Figure 5. Pain evaluation using NRS scale.

Figure 5. Pain evaluation using NRS scale.

The impressive clinical outcomes combined with the laboratory tests, demonstrate that this technology is really able to stimulate skin regeneration. On the basis of this evidence, Rigenera® can offer an efficient and promising strategy to improve symptoms and wound healing in patients who exhibit painful and nonhealing wounds.

Conclusion

In this case report, we presented an alternative use of autologous micro-grafts obtained with the Rigenera® protocol, i.e. treatment of chronic inflammatory condition as ELP. We believe that the addition of autologous micrografts to the meshed split thickness skin grafts not only promoted the skin engraftment and the healing of the erosive lesions, but also helped to reverse almost instantly the pain, thanks to the immunosuppressive and anti-inflammatory properties.

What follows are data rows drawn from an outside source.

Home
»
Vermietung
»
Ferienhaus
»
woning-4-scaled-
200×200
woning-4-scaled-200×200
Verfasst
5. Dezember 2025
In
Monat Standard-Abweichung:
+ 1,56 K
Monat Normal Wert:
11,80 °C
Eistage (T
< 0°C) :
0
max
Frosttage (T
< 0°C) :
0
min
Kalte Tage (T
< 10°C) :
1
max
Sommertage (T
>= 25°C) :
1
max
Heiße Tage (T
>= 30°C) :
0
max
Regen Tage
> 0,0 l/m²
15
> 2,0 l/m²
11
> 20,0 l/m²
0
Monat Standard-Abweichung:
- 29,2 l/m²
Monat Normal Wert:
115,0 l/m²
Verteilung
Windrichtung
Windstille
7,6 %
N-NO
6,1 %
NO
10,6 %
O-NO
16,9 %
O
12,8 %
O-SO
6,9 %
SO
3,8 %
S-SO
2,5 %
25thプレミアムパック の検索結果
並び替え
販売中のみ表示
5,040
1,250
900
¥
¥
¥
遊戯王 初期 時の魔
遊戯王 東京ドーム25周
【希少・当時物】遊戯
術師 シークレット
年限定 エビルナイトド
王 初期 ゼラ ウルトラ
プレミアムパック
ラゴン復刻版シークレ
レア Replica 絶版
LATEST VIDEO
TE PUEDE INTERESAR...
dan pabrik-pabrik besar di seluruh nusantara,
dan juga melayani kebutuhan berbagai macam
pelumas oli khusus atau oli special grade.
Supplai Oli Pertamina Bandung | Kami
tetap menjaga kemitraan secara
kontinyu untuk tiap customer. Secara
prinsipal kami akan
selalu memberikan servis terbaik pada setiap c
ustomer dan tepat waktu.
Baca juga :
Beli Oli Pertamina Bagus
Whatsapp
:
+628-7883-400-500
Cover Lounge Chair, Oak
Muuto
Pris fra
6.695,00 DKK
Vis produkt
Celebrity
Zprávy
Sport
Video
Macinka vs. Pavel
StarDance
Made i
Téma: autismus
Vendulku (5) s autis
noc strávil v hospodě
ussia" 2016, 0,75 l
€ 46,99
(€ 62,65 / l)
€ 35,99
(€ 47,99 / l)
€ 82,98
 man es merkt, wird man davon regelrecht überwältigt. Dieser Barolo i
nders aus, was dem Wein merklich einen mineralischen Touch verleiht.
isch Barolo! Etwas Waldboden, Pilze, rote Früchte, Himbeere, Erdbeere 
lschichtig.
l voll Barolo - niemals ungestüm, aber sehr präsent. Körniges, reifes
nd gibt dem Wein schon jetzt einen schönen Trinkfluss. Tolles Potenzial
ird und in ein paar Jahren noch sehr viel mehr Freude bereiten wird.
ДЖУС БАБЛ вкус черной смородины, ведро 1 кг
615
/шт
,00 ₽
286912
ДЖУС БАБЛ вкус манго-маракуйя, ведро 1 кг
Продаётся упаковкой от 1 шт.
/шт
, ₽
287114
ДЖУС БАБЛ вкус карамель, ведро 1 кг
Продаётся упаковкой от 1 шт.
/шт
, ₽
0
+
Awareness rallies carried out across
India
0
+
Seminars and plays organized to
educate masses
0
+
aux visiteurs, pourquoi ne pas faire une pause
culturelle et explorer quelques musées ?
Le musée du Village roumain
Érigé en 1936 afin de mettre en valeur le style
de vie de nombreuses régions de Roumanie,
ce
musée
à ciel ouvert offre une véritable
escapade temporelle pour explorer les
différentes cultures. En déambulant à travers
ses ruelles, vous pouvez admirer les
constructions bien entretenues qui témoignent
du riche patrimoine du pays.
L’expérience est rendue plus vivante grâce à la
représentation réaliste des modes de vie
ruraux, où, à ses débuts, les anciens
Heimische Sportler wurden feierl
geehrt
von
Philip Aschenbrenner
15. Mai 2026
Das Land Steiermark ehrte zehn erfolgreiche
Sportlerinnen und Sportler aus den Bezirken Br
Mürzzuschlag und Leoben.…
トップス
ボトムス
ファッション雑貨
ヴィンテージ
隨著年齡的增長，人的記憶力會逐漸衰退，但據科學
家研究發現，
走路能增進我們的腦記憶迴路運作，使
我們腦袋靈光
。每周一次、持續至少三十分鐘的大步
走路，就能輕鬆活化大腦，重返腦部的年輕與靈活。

Finally, as showed in our instance, methotrexate could have a role in preparing the lesions to the surgical procedure and in ensuring prolonged post-surgery remission. Yet, future studies are needed to confirm such a speculation as we did not have data in the post-suspension period because we did not withdraw the medication to see the disease evolution due to ethical reason.

Declarations of interest: All authors certify that they have NO affiliations with or involvement in any organization or entity with any financial interest (such as honoraria; educational grants; participation in speakers’bureaus; membership, employment, consultancies, stock ownership, or other equity interest; and expert testimony or patent-licensing arragements), or non-financial interest (such as personal or professional relantionship, allilations, knowledge or beliefs) in the subject matter or materials discussed in this manuscript.